Ce Tour 2024 en est l’illustration criante. Il n’est pas du tout semblable aux précédents. Au point qu’on peut se demander, au vu de son itinéraire, s’il mérite encore d’être qualifié « de France ». Celui-ci se cantonne à un grand sud-est avec une brève escapade jusqu’à Troyes et Orléans et une incursion dans le sud-ouest – car un Tour sans au moins les cols du Tourmalet et de Peyresourde est inconcevable.
Certes, il y a déjà belle lurette que le parcours du Tour n’épouse plus le pourtour de l’Hexagone. C’est à partir de 1971, que la dite Grande boucle ne l’a plus été réellement car délaissant le plus souvent le nord et l’ouest pour se concentrer sur les Alpes et les Pyrénées et découvrir le Massif central qu’elle ignorait jusqu’alors, à cause de la réglementation de l’Union Cycliste internationale, qui, dans un souci « d’humanisation », a limité les trois Grands Tours (France, Italie et Espagne) à 3 500 km maxi, 21 étapes et imposé deux jours de repos.

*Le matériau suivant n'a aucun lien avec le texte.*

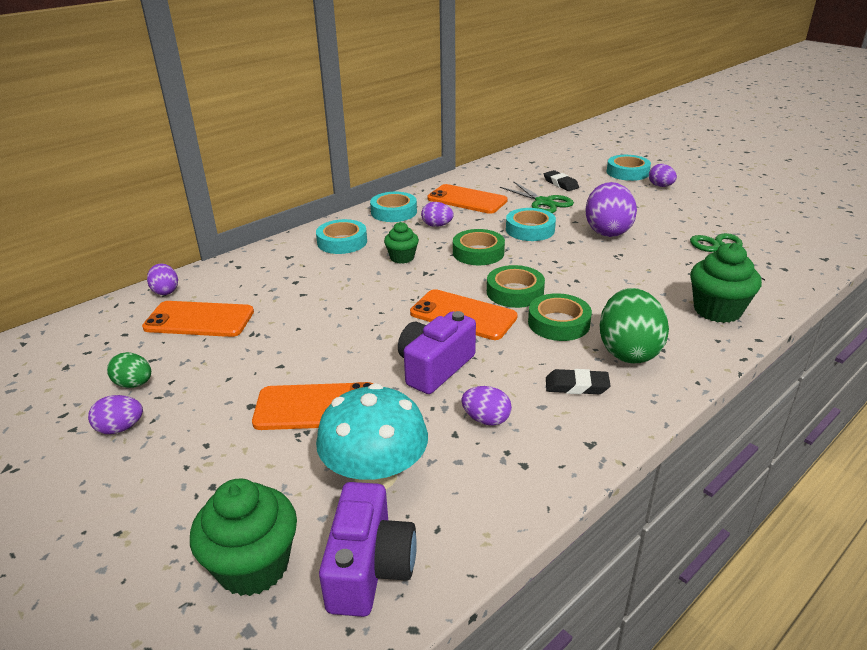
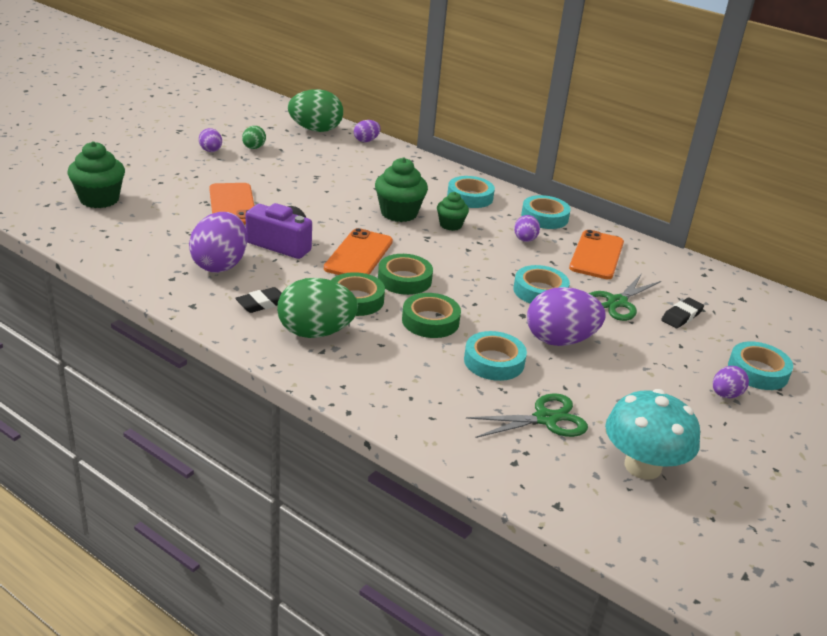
camera: 75 degrees right, 0 degrees up
(105, 327) = (315, 130): none -> green egg
(199, 320) = (330, 156): orange phone -> none
(369, 568) = (92, 230): purple camera -> none
(375, 475) = (165, 228): turquoise mushroom -> turquoise mushroom (642, 466)
(478, 252) = (475, 262): green tape -> green tape (430, 321)
(486, 419) = (220, 265): purple egg -> purple egg, size x1.93
(576, 386) = (262, 303): black eraser -> black eraser turned 60 degrees clockwise
(649, 262) = (494, 361): none -> turquoise tape
(717, 310) = (399, 394): green cupcake -> green cupcake (399, 213)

Conséquence de cette triple contrainte, c’est en 2001 que le Tour est mué en un demi-tour de France, une année privilégiant l’Ouest du pays, l’autre l’Est, une fois dans le sens des aiguilles d’une montre, l’autre fois dans le sens contraire. Continuer à visiter les six coins de l’Hexagone aurait impliqué l’organisation de transferts démesurés… autrement dit matériellement impossibles. Le Tour, c’est l’équivalent d’une ville de près de 5000 habitants qui se déplace, avec ses camions, ses podiums, ses voitures se suiveurs, de 200 km en moyenne par jour.

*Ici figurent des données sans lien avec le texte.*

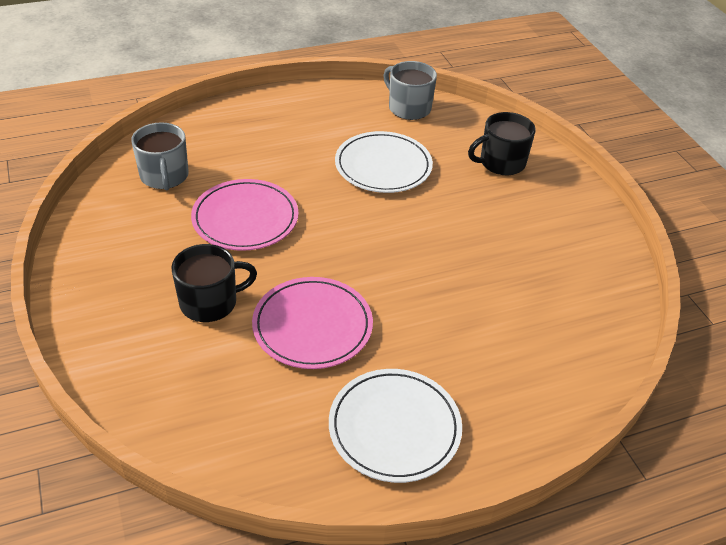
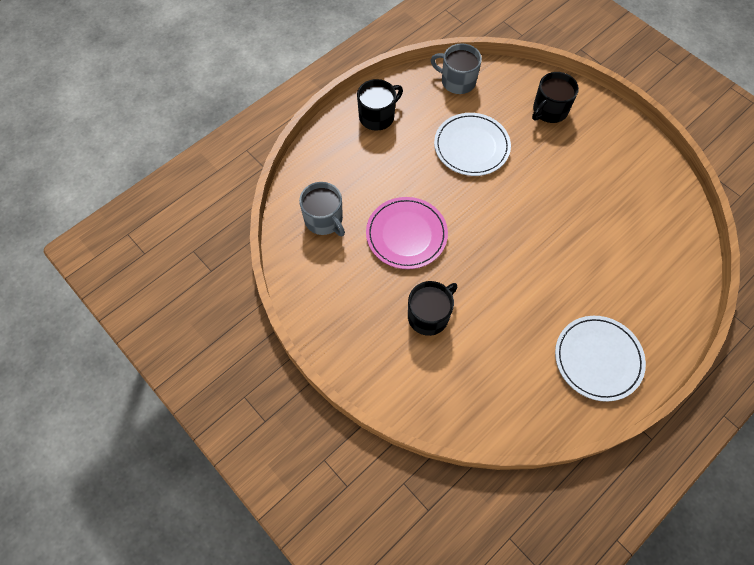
camera: 20 degrees left, 20 degrees up
(295, 110) = (377, 116): none -> black mug
(312, 326) = (505, 305): pink plate -> none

Donc, après son excursion de trois jours de l’autre côté des Alpes, il regagne ce mardi la mère-patrie pour s’attaquer, d’emblée, à la haute-montage avec au menu deux cols de seconde catégorie, et un de première, le Galibier qui culmine à 2642 m, long de 23 km et une pente moyenne de 5,1%. Il sera très certainement le théâtre de la première sérieuse empoignade entre les deux grands favoris, Pogačar qui a survolé le Giro et Vingegaard, qui entend l’emporter pour la troisième fois consécutive malgré une grave chute au Tour du Pays basque dont les éventuelles séquelles peuvent le handicaper, ce qui au vu de ces deux premières étapes ne le semble pas.

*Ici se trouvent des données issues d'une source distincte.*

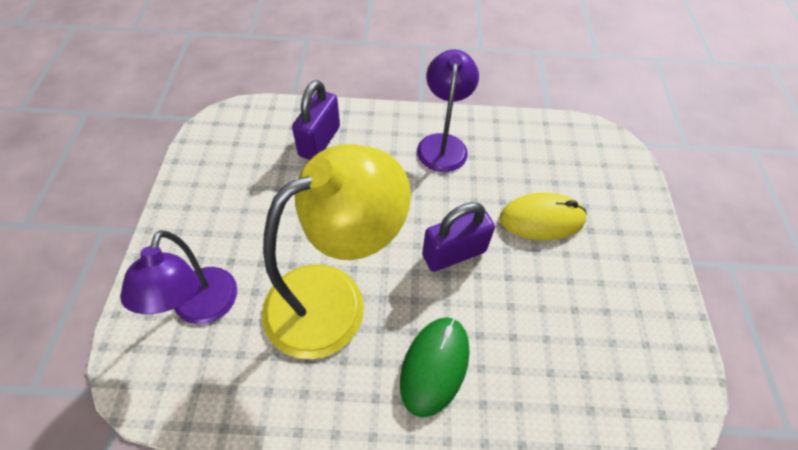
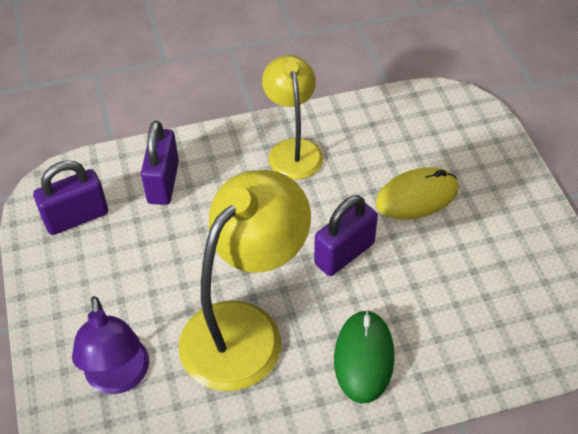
camera: 15 degrees left, 5 degrees down
(235, 150) = (76, 217): none -> purple padlock
(443, 144) = (293, 150): purple lamp -> yellow lamp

Les duels pour la victoire finale entre deux coureurs aux personnalités antinomiques ont parfois fait le jeu d’un troisième larron : pourquoi celui-ci ne serait-il pas Romain Barret, au tempérament de baroudeur doublé d’un excellent grimpeur ? Un avenir de flibustier l’attend, redonnant à cette édition une saveur d’épopée. Les heurs et malheurs qui ponctuent une épreuve de trois semaines font que les vaincus sont parfois les plus forts.
« Le Tour, c’est la fête d’un été (…) de notre pays, d’une passion singulièrement française, a dit Louis Aragon[3] : tant pis pour ceux qui ne savent pas en partager les passions, les folies, les espoirs… »
A voir ces dernières années les foules qui se sont pressées le long des routes danoises, basques espagnoles, et italiennes, pour voir passer le peloton chamarré du Tour, la France semble ne plus avoir le monopole de « cette passion » singulière. Avec ses vins et spiritueux, c’est cette dernière que la France a su le mieux exporter…
[1] Nicolas Miachavel (1469-1527), Le Prince, L’Art de la Guerre, Le Discours sur la première décade de Tite Live.
[2] Savoranole (1452-1498), prédicateur dominicain qui mit Florence en coupe réglée et a fini par être pendu et brûlé.
[3] Louis Aragon (1897-1982), poète et romancier communiste, après avoir été surréaliste, auteur notamment du Paysan de Paris et Les Beaux quartiers.